**WHAT NEEDS TO BE DONE:**
Which lines mention "front"? Show each one from the listing.
....
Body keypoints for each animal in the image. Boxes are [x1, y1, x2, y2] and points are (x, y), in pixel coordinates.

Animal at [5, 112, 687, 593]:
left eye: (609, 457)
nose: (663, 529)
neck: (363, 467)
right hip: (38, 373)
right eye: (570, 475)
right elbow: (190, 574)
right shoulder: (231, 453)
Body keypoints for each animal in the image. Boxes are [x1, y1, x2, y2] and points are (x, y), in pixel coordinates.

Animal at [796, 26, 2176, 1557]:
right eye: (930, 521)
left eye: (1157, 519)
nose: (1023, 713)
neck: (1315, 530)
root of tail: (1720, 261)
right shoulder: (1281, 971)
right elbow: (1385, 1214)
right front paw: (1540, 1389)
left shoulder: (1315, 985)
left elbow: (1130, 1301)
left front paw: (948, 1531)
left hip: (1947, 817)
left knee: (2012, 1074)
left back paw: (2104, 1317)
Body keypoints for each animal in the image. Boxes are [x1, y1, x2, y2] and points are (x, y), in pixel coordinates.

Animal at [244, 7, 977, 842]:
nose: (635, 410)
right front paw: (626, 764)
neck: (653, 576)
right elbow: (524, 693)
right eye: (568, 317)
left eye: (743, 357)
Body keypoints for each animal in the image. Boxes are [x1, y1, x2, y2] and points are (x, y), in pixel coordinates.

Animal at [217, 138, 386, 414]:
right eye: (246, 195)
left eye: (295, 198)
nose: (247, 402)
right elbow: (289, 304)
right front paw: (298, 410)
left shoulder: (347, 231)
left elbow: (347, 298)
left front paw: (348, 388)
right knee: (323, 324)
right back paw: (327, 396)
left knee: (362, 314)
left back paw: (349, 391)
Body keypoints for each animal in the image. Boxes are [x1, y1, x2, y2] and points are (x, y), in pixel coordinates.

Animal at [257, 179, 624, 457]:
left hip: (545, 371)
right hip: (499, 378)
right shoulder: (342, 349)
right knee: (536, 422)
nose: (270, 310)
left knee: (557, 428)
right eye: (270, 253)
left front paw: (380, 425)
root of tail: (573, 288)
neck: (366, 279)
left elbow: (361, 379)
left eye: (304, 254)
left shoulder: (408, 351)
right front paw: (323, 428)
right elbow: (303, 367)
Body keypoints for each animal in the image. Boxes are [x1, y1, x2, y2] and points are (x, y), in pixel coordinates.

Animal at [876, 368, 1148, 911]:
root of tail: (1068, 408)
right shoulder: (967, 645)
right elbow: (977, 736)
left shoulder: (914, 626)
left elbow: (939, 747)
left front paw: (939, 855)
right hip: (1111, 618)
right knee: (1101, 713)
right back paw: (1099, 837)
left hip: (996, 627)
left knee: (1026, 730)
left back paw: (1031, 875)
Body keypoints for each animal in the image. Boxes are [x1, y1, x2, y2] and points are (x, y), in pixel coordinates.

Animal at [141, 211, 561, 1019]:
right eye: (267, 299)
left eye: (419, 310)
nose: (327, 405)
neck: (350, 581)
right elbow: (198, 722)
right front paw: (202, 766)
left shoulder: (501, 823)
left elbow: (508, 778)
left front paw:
....
**TASK ANSWER:**
right front paw: (1540, 1389)
left front paw: (948, 1531)
right front paw: (626, 764)
right front paw: (298, 410)
left front paw: (348, 388)
left front paw: (380, 425)
right front paw: (323, 428)
left front paw: (939, 855)
right front paw: (202, 766)
left front paw:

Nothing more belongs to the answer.